向かいの席の高晴さんを恐る恐る見やる。彼はかなり真面目な顔になっていた。リラックスした先ほどの表情とは違う。
あ、ああ……間違いない。ドン引かれている……。

「雫さん、俺、今わざとこの話題を出しました」

高晴さんの口から思わぬ言葉が出た。

「雫さんは、アニメとか……結構好きなほうなのかなと思って」

心臓が途端にバクバクバクと鳴り響きだした。恐れていたオタバレの瞬間が今ここに!
しかも疑われていたからこの話を振られ、まんまと食いついてしまったんだ!

「ロマンスカーの中で、雫さんずっとアニメを見ていたから」
「お、起きてたの……?」
「途中から。
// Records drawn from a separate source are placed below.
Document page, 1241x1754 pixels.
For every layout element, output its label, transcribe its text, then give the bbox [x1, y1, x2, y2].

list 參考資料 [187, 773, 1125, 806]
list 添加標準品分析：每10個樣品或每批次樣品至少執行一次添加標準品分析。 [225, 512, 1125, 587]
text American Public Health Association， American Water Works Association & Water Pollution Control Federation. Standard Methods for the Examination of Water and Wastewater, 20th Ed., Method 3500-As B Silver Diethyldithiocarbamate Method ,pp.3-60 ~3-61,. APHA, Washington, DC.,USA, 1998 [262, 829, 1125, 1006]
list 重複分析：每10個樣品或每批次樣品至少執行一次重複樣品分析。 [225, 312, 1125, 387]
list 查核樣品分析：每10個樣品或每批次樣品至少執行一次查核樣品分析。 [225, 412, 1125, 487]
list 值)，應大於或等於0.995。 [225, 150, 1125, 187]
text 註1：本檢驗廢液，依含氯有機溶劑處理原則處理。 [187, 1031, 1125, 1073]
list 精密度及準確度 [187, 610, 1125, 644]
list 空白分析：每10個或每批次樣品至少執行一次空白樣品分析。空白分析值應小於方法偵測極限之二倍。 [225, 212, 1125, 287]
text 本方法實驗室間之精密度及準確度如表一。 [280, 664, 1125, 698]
夢中で見ていたし、ニコニコ楽しそうだったから、声をかけられなくて」

あーっ!!見られてたー!!油断したー!!
しかもニヤついてるところ見られたー!!
私の推し、今日も可愛いって思ってるところ見られたー!!!

「だから、今話題にした有名なアニメは絶対見てるんじゃないかと思って」
「うん、全部見てる」

観念すべき時がきたのかもしれない。
カマまでかけられたんだ。下手に隠し立てせずに正直に言おう。その方が傷は浅い。